When should blinding be prioritized as a design feature of Personalized Trials?

If the goal of the Personalized Trials is to disentangle the biological effect from expectancy effects, then blinding may be necessary. One published example of such Personalized Trials was one in which patients perceived their statin medication to be causing myalgias. Such patients then compared statins to placebo, with both treatments blinded, to learn if the myalgias were truly attributable to the statin medication.

Do Personalized Trials need to be approved by an Institutional Review Board?

There has been a vigorous debate in the field about the need for institutional ethics review of Personalized Trials. The consensus is that if the Personalized Trials is solely conducted to guide treatment selection for an individual patient, then IRB approval should not be necessary, so long as standard approved tools and treatments are being compared and approved treatments are being tested in an ethical manner. If, however, there will be an interest in publishing the results of the Personalized Trials or pooling the findings with the results from other Personalized Trials, then informed consent and IRB approval will be necessary.
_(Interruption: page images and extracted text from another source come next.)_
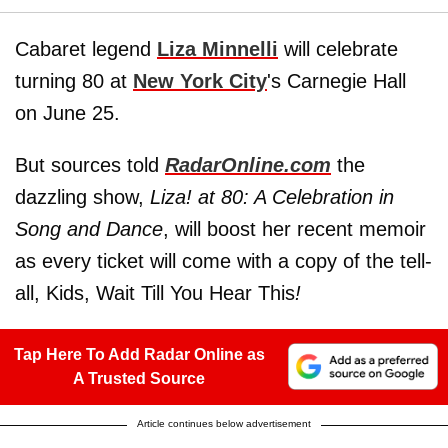
Cabaret legend
Liza Minnelli
will celebrate
turning 80 at
New York City
's Carnegie Hall
on June 25.
But sources told
RadarOnline.com
the
dazzling show,
Liza! at 80: A Celebration in
Song and Dance
, will boost her recent memoir
as every ticket will come with a copy of the tell-
all, Kids, Wait Till You Hear This
!
Tap Here To Add Radar Online as
A Trusted Source
Article continues below advertisement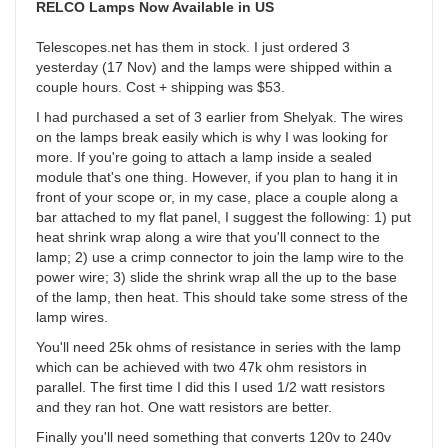
RELCO Lamps Now Available in US
Telescopes.net has them in stock. I just ordered 3
yesterday (17 Nov) and the lamps were shipped within a
couple hours. Cost + shipping was $53.
I had purchased a set of 3 earlier from Shelyak. The wires
on the lamps break easily which is why I was looking for
more. If you're going to attach a lamp inside a sealed
module that's one thing. However, if you plan to hang it in
front of your scope or, in my case, place a couple along a
bar attached to my flat panel, I suggest the following: 1) put
heat shrink wrap along a wire that you'll connect to the
lamp; 2) use a crimp connector to join the lamp wire to the
power wire; 3) slide the shrink wrap all the up to the base
of the lamp, then heat. This should take some stress of the
lamp wires.
You'll need 25k ohms of resistance in series with the lamp
which can be achieved with two 47k ohm resistors in
parallel. The first time I did this I used 1/2 watt resistors
and they ran hot. One watt resistors are better.
Finally you'll need something that converts 120v to 240v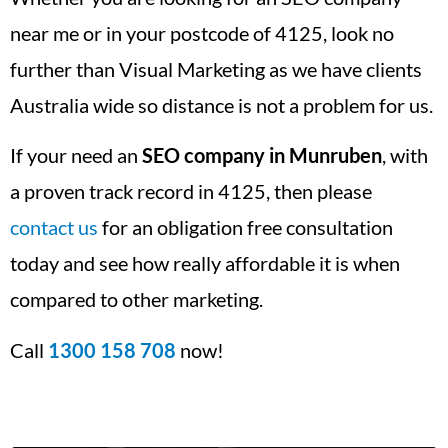
near me or in your postcode of 4125, look no
further than Visual Marketing as we have clients
Australia wide so distance is not a problem for us.
If your need an
SEO company in Munruben
, with
a proven track record in 4125, then please
contact us
for an obligation free consultation
today and see how really affordable it is when
compared to other marketing.
Call
1300 158 708
now!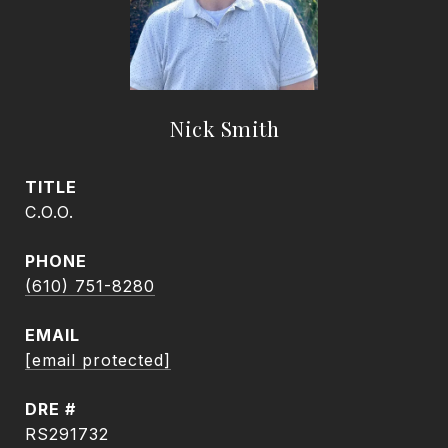
Nick Smith
TITLE
C.O.O.
PHONE
(610) 751-8280
EMAIL
[email protected]
DRE #
RS291732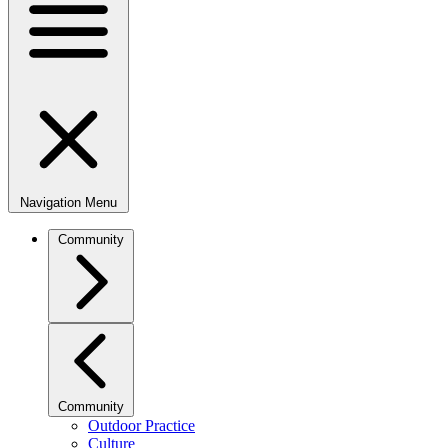
Navigation Menu
Community
Community
Outdoor Practice
Culture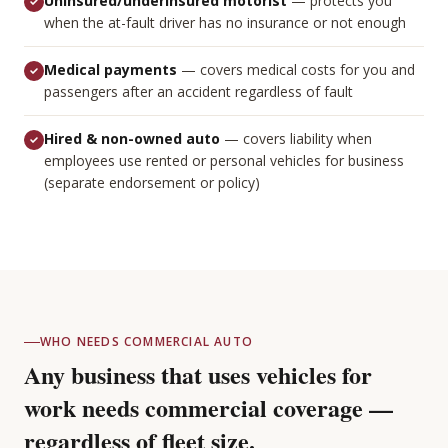
Uninsured/underinsured motorist
—
protects you
when the at-fault driver has no insurance or not enough
Medical payments
—
covers medical costs for you and
passengers after an accident regardless of fault
Hired & non-owned auto
—
covers liability when
employees use rented or personal vehicles for business
(separate endorsement or policy)
WHO NEEDS COMMERCIAL AUTO
Any business that uses vehicles for
work needs commercial coverage —
regardless of fleet size.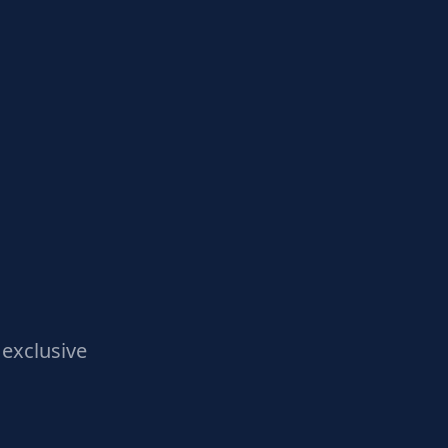
exclusive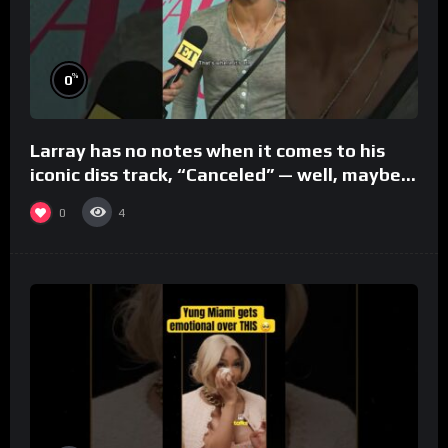
%
0
Larray has no notes when it comes to his
iconic diss track, “Canceled” — well, maybe
one.
0
4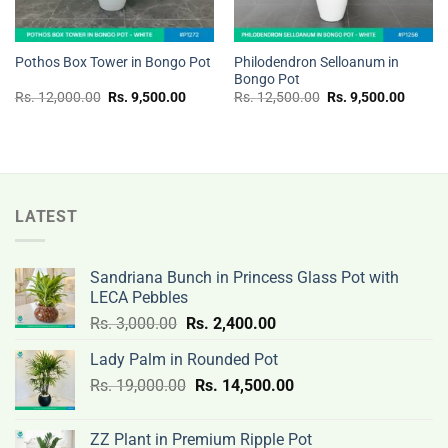
Philodendron Selloanum in
Pothos Box Tower in Bongo Pot
Bongo Pot
Original
Current
Original
Curren
Rs.
12,000.00
Rs.
9,500.00
Rs.
12,500.00
Rs.
9,500.00
price
price
price
price
was:
is:
was:
is:
Rs.
Rs.
Rs.
Rs.
12,000.00.
9,500.00.
12,500.00.
9,500.
LATEST
Sandriana Bunch in Princess Glass Pot with
LECA Pebbles
Original
Current
Rs.
3,000.00
Rs.
2,400.00
price
price
Lady Palm in Rounded Pot
was:
is:
Original
Current
Rs.
19,000.00
Rs.
Rs.
14,500.00
Rs.
price
price
3,000.00.
2,400.00.
was:
is:
ZZ Plant in Premium Ripple Pot
Rs.
Rs.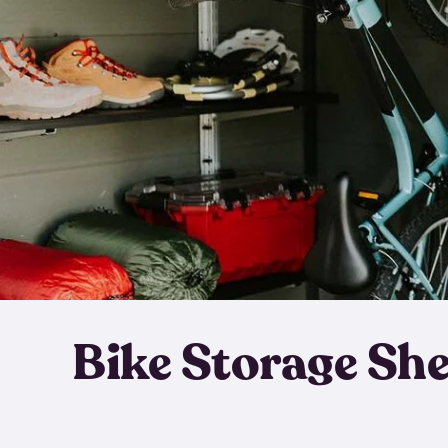
Bike Storage Sh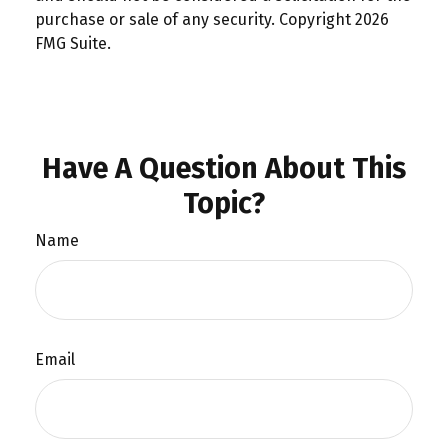
purchase or sale of any security. Copyright
2026
FMG Suite.
Have A Question About This
Topic?
Name
Email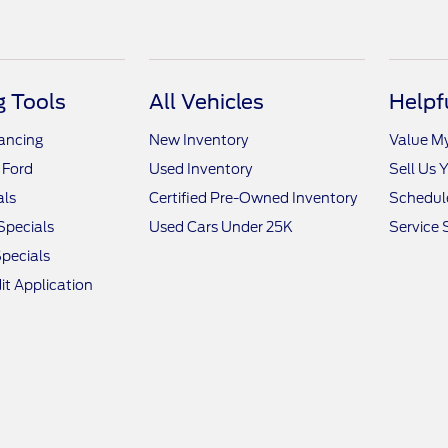
 Tools
All Vehicles
Helpf
nancing
New Inventory
Value M
 Ford
Used Inventory
Sell Us 
als
Certified Pre-Owned Inventory
Schedule
Specials
Used Cars Under 25K
Service 
pecials
it Application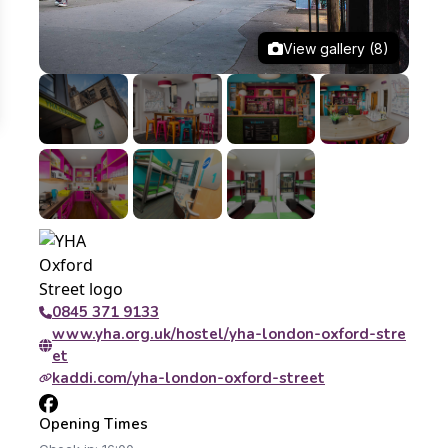
View gallery (8)
0845 371 9133
www.yha.org.uk/hostel/yha-london-oxford-stre
et
kaddi.com/yha-london-oxford-street
Opening Times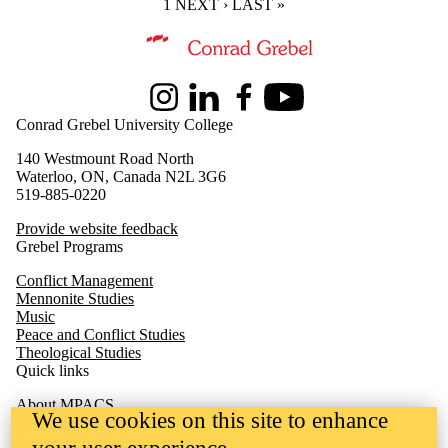
CURRENT PAGE
1
NEXT PAGE
NEXT ›
LAST PAGE
LAST »
Information about Master of Peace and Conflict Studies
Instagram
LinkedIn
Facebook
Youtube
Conrad Grebel University College
140 Westmount Road North
Waterloo, ON, Canada N2L 3G6
519-885-0220
Provide website feedback
Grebel Programs
Conflict Management
Mennonite Studies
Music
Peace and Conflict Studies
Theological Studies
Quick links
About MPACS
We use cookies on this site to enhance
Student Experience
Course Offerings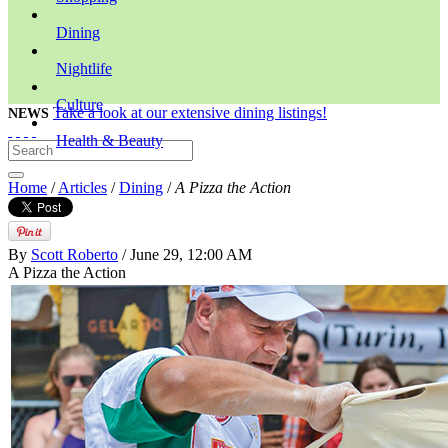
Dining
Nightlife
Culture
Take a look at our extensive dining listings!
NEWS
Health & Beauty
Home
/
Articles
/
Dining
/
A Pizza the Action
By
Scott Roberto
/ June 29, 12:00 AM
A Pizza the Action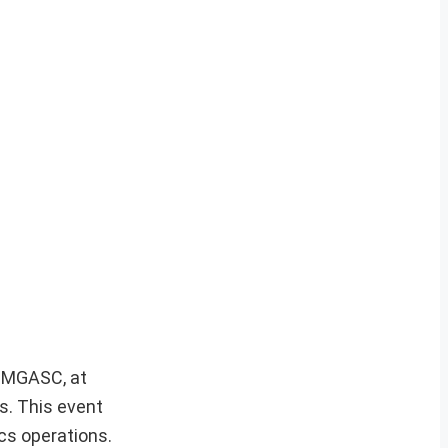
i, MGASC, at
s. This event
cs operations.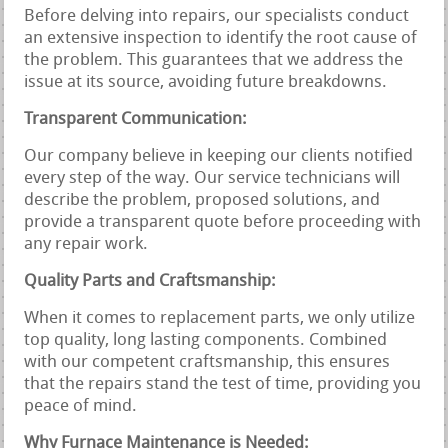
Before delving into repairs, our specialists conduct
an extensive inspection to identify the root cause of
the problem. This guarantees that we address the
issue at its source, avoiding future breakdowns.
Transparent Communication:
Our company believe in keeping our clients notified
every step of the way. Our service technicians will
describe the problem, proposed solutions, and
provide a transparent quote before proceeding with
any repair work.
Quality Parts and Craftsmanship:
When it comes to replacement parts, we only utilize
top quality, long lasting components. Combined
with our competent craftsmanship, this ensures
that the repairs stand the test of time, providing you
peace of mind.
Why Furnace Maintenance is Needed: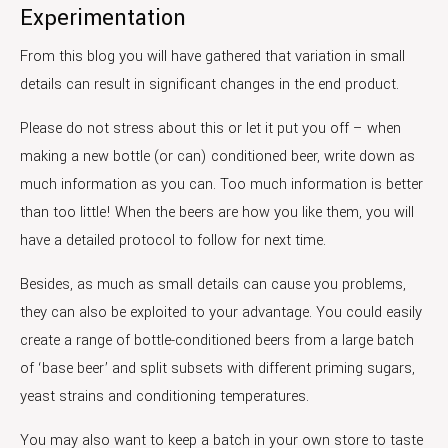
Experimentation
From this blog you will have gathered that variation in small
details can result in significant changes in the end product.
Please do not stress about this or let it put you off – when
making a new bottle (or can) conditioned beer, write down as
much information as you can. Too much information is better
than too little! When the beers are how you like them, you will
have a detailed protocol to follow for next time.
Besides, as much as small details can cause you problems,
they can also be exploited to your advantage. You could easily
create a range of bottle-conditioned beers from a large batch
of ‘base beer’ and split subsets with different priming sugars,
yeast strains and conditioning temperatures.
You may also want to keep a batch in your own store to taste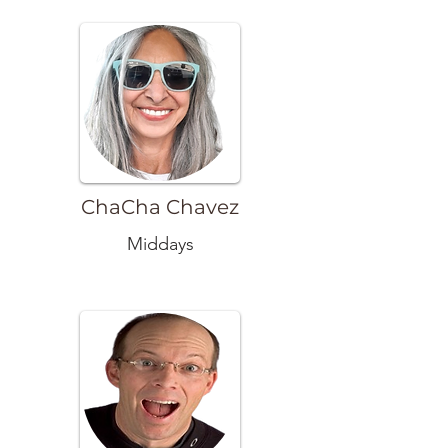
ChaCha Chavez
Middays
Some Personalized Trials experts have been excited about creating registries comprised of de-identified data from Personalized Trials. Such registries may facilitate analyses of Personalized Trials with minimal IRB oversight.

Are rigorous statistical analyses that account for autocorrelations of treatment effects across time required to compare treatment effects?

In many published Personalized Trials, comparisons of treatment effects were made qualitatively by comparing data visualizations or using simple statistical tests (e.g., t-tests) to assess whether differences between treatments were statistically significant. Statistical tests that account for autocorrelations between treatment effects across time are recommended for a more rigorous understanding of the significance of differences between treatments. If differences between treatment effects are large and time effects are modest, then more sophisticated statistical techniques may not substantially contribute to decision making. Furthermore, conveying the meaning of such statistical tests to patients can be challenging. Thus, the choice of statistical testing may vary depending on the context of the Personalized Trials. Ideally, statistical experts will be consulted during the design of the Personalized Trials.